If so, no need to panic, you got this.
Having an emergency kit can mean being back on the road in a matter of minutes instead of stranded in the middle of nowhere for hours.
And being prepared won’t just benefit you. We know HiRoaders would jump at the chance to lend a tire pressure gauge or an ice scraper to a fellow driver — just because you can. And this will put you in a prime position to be able to help someone else who needs it.
Here are the items you might consider when building your emergency roadside kit. And, even if you never need it, someone else might.
Some expected, and not-so-expected, emergency kit items to consider:
Flashlight with extra batteries
The sturdier the flashlight the better (think Maglite) so you can use it for protection too.
Standard is fine but they won’t do you much good if you can’t find another car to give you a jump.

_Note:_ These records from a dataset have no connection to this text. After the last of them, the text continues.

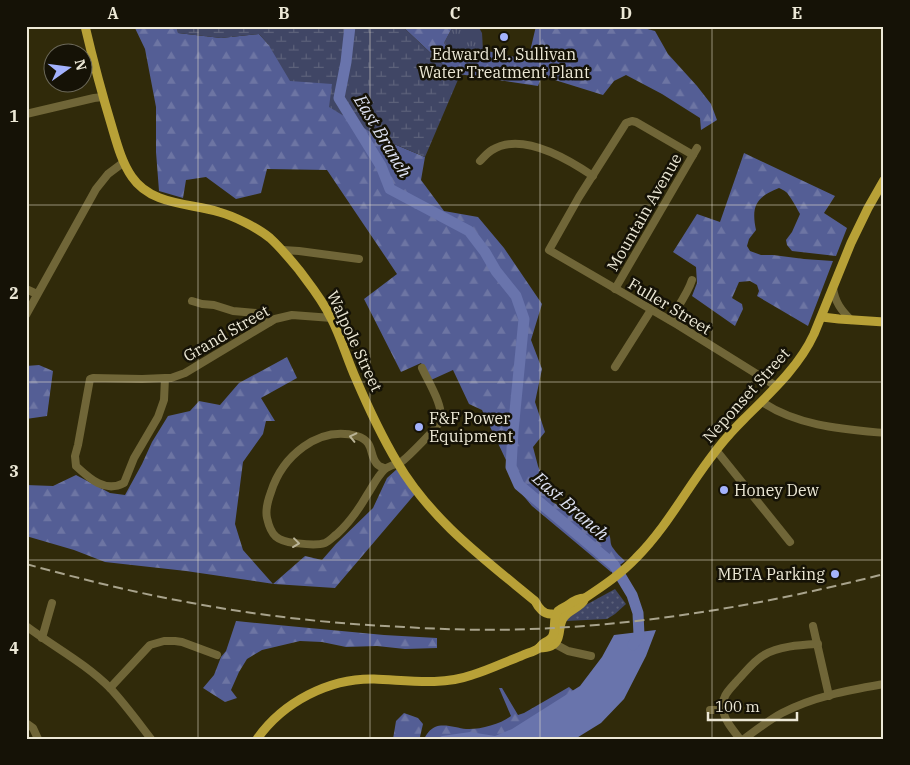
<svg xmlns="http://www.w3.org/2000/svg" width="910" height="765" font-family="'IBM Plex Serif',serif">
	<defs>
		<pattern id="grass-tufts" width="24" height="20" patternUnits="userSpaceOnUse" patternTransform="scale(1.25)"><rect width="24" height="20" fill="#404665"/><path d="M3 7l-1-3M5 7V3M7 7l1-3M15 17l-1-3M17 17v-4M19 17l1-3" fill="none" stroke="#5c617a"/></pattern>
		<pattern id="forest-firs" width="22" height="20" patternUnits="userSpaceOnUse" patternTransform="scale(1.25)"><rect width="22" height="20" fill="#545e95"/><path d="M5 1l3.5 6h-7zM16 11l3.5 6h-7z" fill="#6d75a3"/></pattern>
		<pattern id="wetland-marsh" width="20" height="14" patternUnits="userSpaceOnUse" patternTransform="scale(1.25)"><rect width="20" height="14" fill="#404665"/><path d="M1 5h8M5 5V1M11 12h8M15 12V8" fill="none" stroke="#5c617a"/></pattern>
		<pattern id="park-dots" width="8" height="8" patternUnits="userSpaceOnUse" patternTransform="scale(1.25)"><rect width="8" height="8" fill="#404665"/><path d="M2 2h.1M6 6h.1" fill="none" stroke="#5c617a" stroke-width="1.8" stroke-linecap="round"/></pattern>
	</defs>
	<rect width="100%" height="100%" fill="#302a0a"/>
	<!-- grass -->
	<polygon fill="url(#grass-tufts)" points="453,26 478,26 482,33 483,50 454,54 444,43"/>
	<!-- forest -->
	<g fill="url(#forest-firs)">
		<path d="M134,26H177L178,33L221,38L259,34L268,44L333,84L382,139L425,157L421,180L444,211L478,217L504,248L542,304L531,340L542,369L535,402L545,432L533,447L538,466L552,502L604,529C614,537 608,541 613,548C616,553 621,557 625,561L611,572L532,506L515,486L506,460L482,410L469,404L453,370L431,380L421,363L401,372L364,299L397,274L327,170L267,169L261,193L236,199L206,177L186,180L183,198L159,191L156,152V107L145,49Z"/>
		<polygon points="402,26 453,26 444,43 454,54 483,50 528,60 536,26 636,26 655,31 668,54 697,86 711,104 717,120 701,130 700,118 662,94 626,75 614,81 603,95 542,76 538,86 452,73"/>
		<path d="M744,153L835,196L824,213L847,228L836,256L792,251L787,245L786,240L792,232L800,214C798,210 789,194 786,192C784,190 781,189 779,188C756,197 751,206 756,230L749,239L747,246L750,251L761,255H773L804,259L833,261L808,326L757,296L759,291L757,285L750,281L739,282L732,298L742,304L743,309L735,326L692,296L697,283L696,267L673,252L697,214L720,222Z"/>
		<polygon points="287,357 297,378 261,398 275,421 266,421 263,434 243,462 235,524 243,550 273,584 305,556 322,560 336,544 373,508 387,478 397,469 415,494 335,588 274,584 186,571 105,562 74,550 26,536 26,485 53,486 76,475 110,493 125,495 142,464 152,442 168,416 190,411 199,401 220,405 239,383"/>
		<polygon points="39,365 53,371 47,416 26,419 26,366"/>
		<polygon points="236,621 384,635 437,638 437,648 405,649 377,646 346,647 322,642 300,641 262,650 247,659 239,672 231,690 237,698 225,702 203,688 214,675 221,657 226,651"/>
		<path d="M569,687L576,693L510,739H393L396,721L404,713L418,718L423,724L420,737L424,739C426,735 430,729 435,727C444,723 457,728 466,729C479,730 501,724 511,716L499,688H502L518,715L524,713Z"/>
	</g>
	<!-- wetland -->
	<polygon fill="url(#wetland-marsh)" points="177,26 402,26 452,73 460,75 425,157 382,139 329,107 332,84 290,81 268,44 259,34 221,38 178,33"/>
	<!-- park -->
	<polygon fill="url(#park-dots)" points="615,589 626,604 615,614 607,619 566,621 573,612"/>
	<!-- water -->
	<polygon fill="#6974ac" points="656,630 646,656 624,699 601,723 575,739 436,739 442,736 470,732 495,736 512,729 580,686 602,657 614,635"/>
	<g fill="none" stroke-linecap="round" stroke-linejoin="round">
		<!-- river -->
		<polyline stroke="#6974ac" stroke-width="11" points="350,26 346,62 339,98 381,166 390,189 469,231 485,252 496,271 516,296 524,319 513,431 511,467 519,485 614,565 632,595 638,613 639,635 633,645"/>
		<!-- minor -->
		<g stroke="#706638" stroke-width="8">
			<polyline points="26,114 94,98 103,97"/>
			<polyline points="693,155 636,122 632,121 626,123 579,197 549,250 678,325 776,386"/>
			<path d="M480,161C484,157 487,153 492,150C522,131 568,159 593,176"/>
			<polyline points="283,250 299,251 359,259"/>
			<path d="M833,288C835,302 841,310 851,320"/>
			<polyline points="26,289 37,294"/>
			<polyline points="615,289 697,148"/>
			<polyline points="192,301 202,304 214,305 233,311 256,313 264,316 270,322"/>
			<polyline points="26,315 96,189 108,174 124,162"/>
			<path d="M670,320C677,308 688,293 692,280"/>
			<polyline points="615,367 651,310"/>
			<path d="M165,378L164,400L158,417L134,458L124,483C105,493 90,479 76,466L75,456L78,445L90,379L93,378L142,379L165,378H171L185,373L275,319L292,315L332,318"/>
			<path d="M762,402C798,426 842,429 884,433"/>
			<polyline points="716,450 790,542"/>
			<path d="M385,469C383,467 380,467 378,465C368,456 376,442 357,436C318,425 282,457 271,492C268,500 265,509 267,518C271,536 277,541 295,543C304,544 316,546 325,543C329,541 333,537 337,534C349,523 359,509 367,495C373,486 377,477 384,470C389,465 395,465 401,462C407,458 438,427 440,421C445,408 428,381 422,368"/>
			<path d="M26,626C54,647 85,663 110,688C125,704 138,722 151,739"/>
			<polyline points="813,626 829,696"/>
			<polyline points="42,638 52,603"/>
			<polyline points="555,644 568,651 591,656"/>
			<polyline points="110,688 150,645 164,641 175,641 182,642 217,655"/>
			<polyline points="710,710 723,710"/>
			<polyline points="26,723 33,728 38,739"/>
			<path d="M740,739C733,730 724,720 723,709C721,697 729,690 736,682C745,673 753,661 764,655C779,646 801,645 818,644"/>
			<path d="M744,739C756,730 769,720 782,713C814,696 850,690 884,684"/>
		</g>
		<!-- major -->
		<g stroke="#b8a137" stroke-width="9">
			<path d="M85,26C93,60 102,94 112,127C117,144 122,163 132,177C151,205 189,203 219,212C234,216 258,228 270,238C281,248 290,259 299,270C311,286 322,299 331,318C341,337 347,359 356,379C368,407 381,435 397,462C431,520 483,558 535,601C538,607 544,615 552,614"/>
			<polyline points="822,317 839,319 884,322"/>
			<path d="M539,648C544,648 547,648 551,646C563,640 557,625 564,617C570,609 582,607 585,598C603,586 621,574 636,558C672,522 694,474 728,436C733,430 738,425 744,419C769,394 799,367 814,334L851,243L868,208L884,180"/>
			<path d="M257,739C283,702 329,678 374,679C406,680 441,686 472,675C489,670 505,662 521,656C527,653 534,652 539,648C540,647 542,644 544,643C545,642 550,640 550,639C558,634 551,619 558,611C561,608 565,607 568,605C573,601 578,598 585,598"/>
		</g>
		<!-- rail -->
		<g stroke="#a8a38c" stroke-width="2" stroke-dasharray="10 5" stroke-linecap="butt">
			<path d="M26,564C81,579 136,593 192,603C262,616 333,624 404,627C453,630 503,631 553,628C665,622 775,602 884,574"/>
			<polyline points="882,739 884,735"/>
		</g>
	</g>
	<!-- one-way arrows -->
	<defs><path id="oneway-chevron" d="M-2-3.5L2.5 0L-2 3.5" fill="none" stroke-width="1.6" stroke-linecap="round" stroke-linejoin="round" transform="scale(1.25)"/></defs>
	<g stroke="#bab497">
		<use href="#oneway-chevron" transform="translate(353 437) rotate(-167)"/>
		<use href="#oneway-chevron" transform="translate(296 543) rotate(7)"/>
	</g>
	<!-- grid -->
	<path fill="none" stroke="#ece8d6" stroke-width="1" stroke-opacity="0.55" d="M198,26V739M370,26V739M540,26V739M712,26V739M26,205H884M26,382H884M26,560H884"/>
	<!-- markers -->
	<g fill="#a3b2fd" stroke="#151206" stroke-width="2">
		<circle cx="504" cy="37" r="5"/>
		<circle cx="419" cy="427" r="5"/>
		<circle cx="724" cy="490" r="5"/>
		<circle cx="835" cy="574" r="5"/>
	</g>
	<g text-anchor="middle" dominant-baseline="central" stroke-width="5" stroke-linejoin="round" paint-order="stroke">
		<!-- poi labels -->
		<g font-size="16" fill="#ece8d6" stroke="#151206" text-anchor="start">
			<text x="504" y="54" text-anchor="middle">Edward M. Sullivan<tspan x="504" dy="18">Water Treatment Plant</tspan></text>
			<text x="429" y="418">F&amp;F Power<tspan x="429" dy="18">Equipment</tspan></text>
			<text x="734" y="490">Honey Dew</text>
			<text x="825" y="574" text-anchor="end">MBTA Parking</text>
		</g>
		<!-- street labels -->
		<g font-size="16" fill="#ece8d6" stroke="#151206">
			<text transform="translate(644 212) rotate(-60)">Mountain Avenue</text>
			<text transform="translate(670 306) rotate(31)">Fuller Street</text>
			<text transform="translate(226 333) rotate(-30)">Grand Street</text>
			<text transform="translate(355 341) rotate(65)">Walpole Street</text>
			<text transform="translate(746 395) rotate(-48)">Neponset Street</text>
		</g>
		<!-- water labels -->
		<g font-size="18" font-style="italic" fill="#dde1f2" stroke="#151206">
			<text transform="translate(383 136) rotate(59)">East Branch</text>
			<text transform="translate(571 506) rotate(41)">East Branch</text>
		</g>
	</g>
	<!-- border -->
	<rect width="910" height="765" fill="none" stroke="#151206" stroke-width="55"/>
	<!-- north arrow -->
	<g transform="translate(68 68) rotate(76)"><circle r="24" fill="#151206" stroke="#6b6859"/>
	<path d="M0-4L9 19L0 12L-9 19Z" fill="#a3b2fd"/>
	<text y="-8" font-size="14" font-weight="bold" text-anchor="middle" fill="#ece8d6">N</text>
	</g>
	<!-- scale -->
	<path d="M708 712v8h89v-8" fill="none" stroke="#ece8d6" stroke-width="2.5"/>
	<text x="715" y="712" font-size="15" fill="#ece8d6" stroke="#151206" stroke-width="4" paint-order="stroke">100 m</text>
	<rect x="28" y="28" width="854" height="710" fill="none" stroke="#ece8d6" stroke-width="2"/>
	<g font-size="16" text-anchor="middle" font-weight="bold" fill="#ece8d6">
		<text x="113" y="19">A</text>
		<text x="284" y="19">B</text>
		<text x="455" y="19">C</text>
		<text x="626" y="19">D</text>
		<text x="797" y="19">E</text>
		<text x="14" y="122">1</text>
		<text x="14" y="299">2</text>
		<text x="14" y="477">3</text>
		<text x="14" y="654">4</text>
	</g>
</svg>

But, if you have them you can always help another motorist in need of a quick jump.
Lithium-ion battery with jumper cables
The batteries can re-start your car or recharge your cell phone. Starting at $75, it’s a small price to pay for your safety.
Tire inflator with sealant
No one likes to admit they’ve never actually changed a tire but when the time comes, you’ll need these to help patch up the damaged tire.
Tire Pressure Gauge
So you know if the tire you’re inflating is actually inflating and by how much.
First Aid Kit
Band-Aids and Neosporin go a long way in a pinch.
It’s dangerous to fix your car on the side of the road at night, especially if no one can see you. Use flares to alert others to your presence or to hail down some help.
Don’t laugh. Nothing helps tires gain traction more than putting a little cat litter if you’re spinning on ice or stuck in the mud.
If you have to hike to the nearest town or gas station, you’ll thank yourself in the morning.
Blanket or a small sleeping bag
Can do wonders to stave off hypothermia.
If you’ve ever spent the morning trying to clear ice off your windshield with your gloves on, you know why.
Food & Bottled Water
Enough to last 2-4 days, especially if you’re taking a road trip.
Pen & Paper
It seems silly but if you have to leave a note for someone, you need something to write with.
Whether you’re building an emergency kit for yourself, creating one for a family member, or just preparing yourself to be able to help another motorist in need, with a little organization and planning you can be the one who saves the day and makes the road a safer place to drive.